Numba 教學：加速 Python 科學計算（下）

除非你是進階用戶，否則 你不應該看進階使用章節！ 看了反而模糊焦點，應該先掌握基礎使用，因為基礎使用已涵蓋七成以上的使用情境，基礎使用請看教學上篇。

使用 CUDA 加速運算

優化 CUDA 相較於針對 CPU 優化只要加上裝飾器來說更為複雜，因為需要對 CUDA 特別寫函式，導致程式只能在 GPU 上跑，所以筆者目前還沒寫過，不過基本注意事項一樣是注意 IO、工作量太小的不適合 CUDA。

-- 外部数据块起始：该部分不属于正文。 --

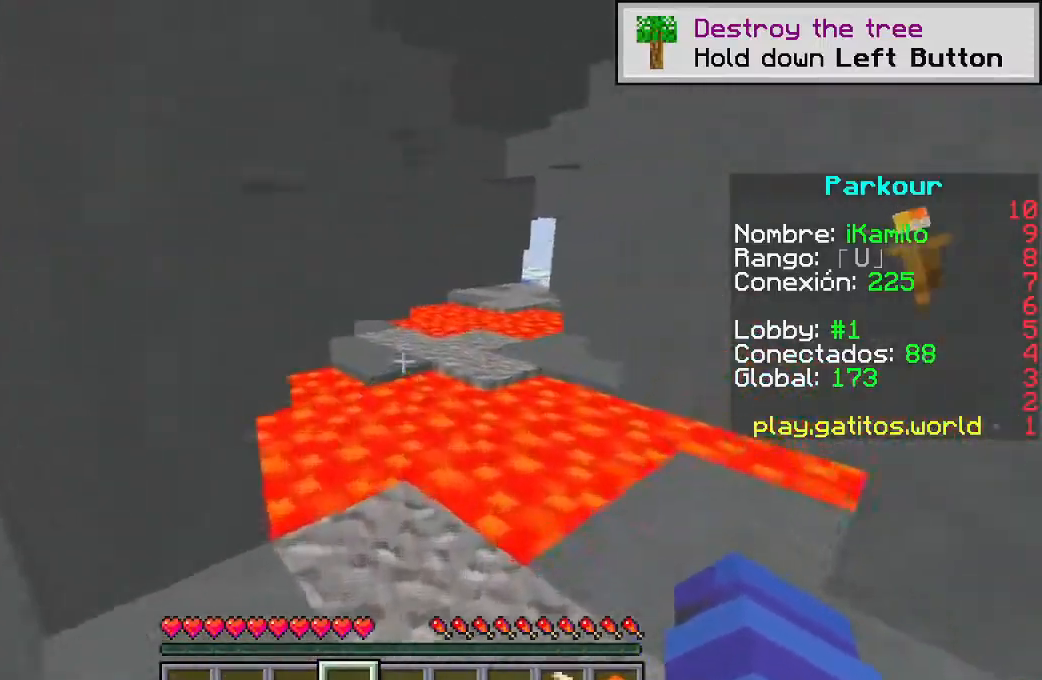
{"keys": ["space", "w"], "mouse": [], "events": [[367, "space", "down"]]}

經過一些研究後，筆者認為不該用 Numba 調用 CUDA，工欲善其事，既然程式碼沒有便攜性，那還不如直接用專門優化 CUDA 的套件。根據此篇 reddit 的討論可以看到 CuPy 是一個不錯的選擇，是專門調用 CUDA 的套件。研究途中也發現一個新穎的套件 Taichi 也可以調用 CUDA，稍微看過文檔後其特色大概在專攻物理粒子計算以及支援自動微分，官方也有測試效能的文章，根據該文章的測試結果，我們沒什麼理由使用 Numba 調用 CUDA。

使用字典傳遞參數

官方文檔

在數值模擬中，我們一定會遇到參數量超多的問題，Numba 其實支援用字典傳遞參數。

Signature

官方文檔 + 可用的 signature 列表

顯式的告訴 Numba 輸出輸入型別，某些功能強制要求標示，語法是 list[輸出1(輸入1A, 輸入1B), 輸出2(輸入2A, 輸入2B)]。float64[:] 表示一維陣列，float64[:,:] 表示二維陣列。

簡單的 Numba signature 範例

import numpy as np
import numba as nb


# 使用顯式 signature
@nb.jit("float64[:](float64[:], float64[:])", nopython=True)
def add_and_sqrt(x, y):
    result = np.empty_like(x)
    for i in range(len(x)):
        result[i] = np.sqrt(x[i] + y[i])
    return result


# 不使用顯式 signature
@nb.jit(nopython=True)
def add_and_sqrt_no_sig(x, y):
    result = np.empty_like(x)
    for i in range(len(x)):
        result[i] = np.sqrt(x[i] + y[i])
    return result


if __name__ == "__main__":
    x = np.random.random(100000)
    y = np.random.random(100000)

    _ = add_and_sqrt(x, y)
    _ = add_and_sqrt_no_sig(x, y)

    result_with_sig = add_and_sqrt(x, y)
    result_without_sig = add_and_sqrt_no_sig(x, y)
    print(f"結果是否相同: {np.allclose(result_with_sig, result_without_sig)}")

# 結果是否相同: True

複雜的 Numba signature 範例

此範例演示一個函式包含多個輸出輸入，也支援多種輸出輸入維度。

from numba import njit, float64, types
import numpy as np


@njit(
    [
        types.Tuple((float64, float64))(float64, float64),
        types.Tuple((float64[:], float64[:]))(float64[:], float64[:]),
    ]
)
def cosd(angle1, angle2):
    result1 = np.cos(np.radians(angle1))
    result2 = np.cos(np.radians(angle2))
    return result1, result2


# Test with single values
angle1 = 45.0
angle2 = 90.0
result1, result2 = cosd(angle1, angle2)
print(f"Results for single values: {result1}, {result2}")

# Test with arrays
angles1 = np.array([0.0, 45.0, 90.0])
angles2 = np.array([30.0, 60.0, 90.0])
results1, results2 = cosd(angles1, angles2)
print(f"Results for arrays:\n{results1}\n{results2}")

其他裝飾器

常見裝飾器有

vectorize
guvectorize
jitclass
stencil

vectorize

官方文檔

vectorize 裝飾器語法限制輸入輸出和所有運算都只能是純量不能是向量，允許把純量操作向量化，並且可以把函式當作 Numpy ufunc 使用。官方文檔花了很大的篇幅在描述該方法可以簡單的建立 Numpy ufunc 函式，因為傳統方法需要寫 C 語言。對於效能，文檔很帥氣的輕描淡寫了一句話：

Numba will generate the surrounding loop (or kernel) allowing efficient iteration over the actual inputs.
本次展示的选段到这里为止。